Hl. Dreikönig - Epiphanie

Einen musikalisch und gesanglich krönenden Abschluss der Weihnachts- und Neujahrsfeiertage in der Pfarrkirche St. Johannes der Täufer bildete das Festtagsprogramm am Dreikönigstag. Es ist eine seit 2001 bestehende Tradition, die ihre Fortsetzung mit der Aufführung der Pastoralmesse in C von Ignaz Reimann fand.

Kirchenchorleiter Hans Fröhlich hatte mit Orchestermitglied Willibald Wirth ein großartiges Festprogramm zusammengestellt. An der Orgel spielte Christoph Fischer. Der 12-jährige Michael Fröhlich spielte mit seiner Querflöte. Das Orchester war mit Willibald Wirth und Reinhold Maß (Violine I), Karl Brenner und Hermann Riedl (Violine II), Heinz Hetz (Viola) und Stefanie Schmidt (Cello) hervorragend besetzt. Das zeigte sich auch während der Aufführung der Pastoralmesse mit ihren flotten, heiteren Tempora und der sehr zügigen Alla-breve-Takte. Die Gesamtleitung lag wieder in den bewährten Händen von Konrektor Hans Fröhlich. Einmal mehr zeigte die Chorgemeinschaft des Kirchenchores, dass sie solche Musikwerke zu meistern versteht. Ihr Vortrag stand auf hohem Niveau. Die Solopartien übernahmen in gekonnter Weise Brigitte Beer (Sopran), Elisabeth Löw (Alt), Erwin Fischer (Tenor) und Markus Staschewski (Bass).

Nach dem Einzug von Ministranten, Lektor und Pfarrer sangen die Gläubigen: „Sieh, dein Licht will kommen, stehe auf du Stadt des Herrn." Pfarrer Norbert Große hatte bei seiner Begrüßung von einem „Fest der Suchenden" gesprochen. Die Sterndeuter huldigen Gottes Sohn. Dann hatte er das Königswasser gesegnet. Es sei eine Erinnerung an den Empfang der Taufe. Das Wasser bezeichnete der Geistliche als „Element des Lebens".
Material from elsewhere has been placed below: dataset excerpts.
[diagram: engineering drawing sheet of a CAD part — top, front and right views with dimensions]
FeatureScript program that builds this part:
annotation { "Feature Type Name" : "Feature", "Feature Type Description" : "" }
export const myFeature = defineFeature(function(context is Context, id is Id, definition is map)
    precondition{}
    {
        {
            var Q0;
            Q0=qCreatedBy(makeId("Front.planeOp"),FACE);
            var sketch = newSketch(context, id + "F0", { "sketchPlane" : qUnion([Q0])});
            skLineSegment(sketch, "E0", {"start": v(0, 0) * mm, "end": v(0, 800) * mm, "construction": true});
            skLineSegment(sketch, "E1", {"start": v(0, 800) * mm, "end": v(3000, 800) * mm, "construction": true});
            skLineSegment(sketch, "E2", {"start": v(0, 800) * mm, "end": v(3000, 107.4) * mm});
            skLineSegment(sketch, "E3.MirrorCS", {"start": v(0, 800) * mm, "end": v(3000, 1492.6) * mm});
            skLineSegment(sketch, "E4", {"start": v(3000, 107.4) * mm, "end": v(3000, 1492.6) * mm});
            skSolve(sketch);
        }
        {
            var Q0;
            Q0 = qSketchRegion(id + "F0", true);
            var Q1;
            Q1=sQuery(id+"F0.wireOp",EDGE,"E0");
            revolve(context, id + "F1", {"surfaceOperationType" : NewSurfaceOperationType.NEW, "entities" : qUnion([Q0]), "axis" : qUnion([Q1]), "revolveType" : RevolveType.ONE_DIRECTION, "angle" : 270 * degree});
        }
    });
Die Weihnachtskrippe sei ohne der Darstellung der Heiligen drei Könige unvollständig. Es sei ein Aufmachen um das göttliche Kind zu sehen. Anbetung bedeute innere Hingabe und ein liebevolles Handeln, das Gott anvertraut werde. Pfarrer Große bat in seiner Predigt alle Gläubigen, sich aufzumachen auf den inneren Weg des Glaubens zum Licht der Liebe Gottes.

Nach den Fürbitten mit der Antwort des russischen Kyrie gab es einen weiteren musikalischen Höhepunkt mit dem „Transeamus usque Betlehem" mit Orgel, Chor und Orchester. Die Solopartie übernahm Markus Staschewski, begleitet von Michael Fröhlich (Querflöte). Während der Kommunionausteilung wurde die „Pastorale" von R.Maß aufgeführt. Beim Dank sang der Chor mit Orchesterbegleitung das „Singt Jubellieder" von Trapp/Corelli.

Das Festtagsprogramm wurde mit dem Gesang der Gläubigen und dem „O du fröhliche" abgeschlossen. Pfarrer Norbert Große hatte dafür allen Mitwirkenden und Gesamtleiter Hans Fröhlich ein herzliches Vergelt's Gott ausgesprochen.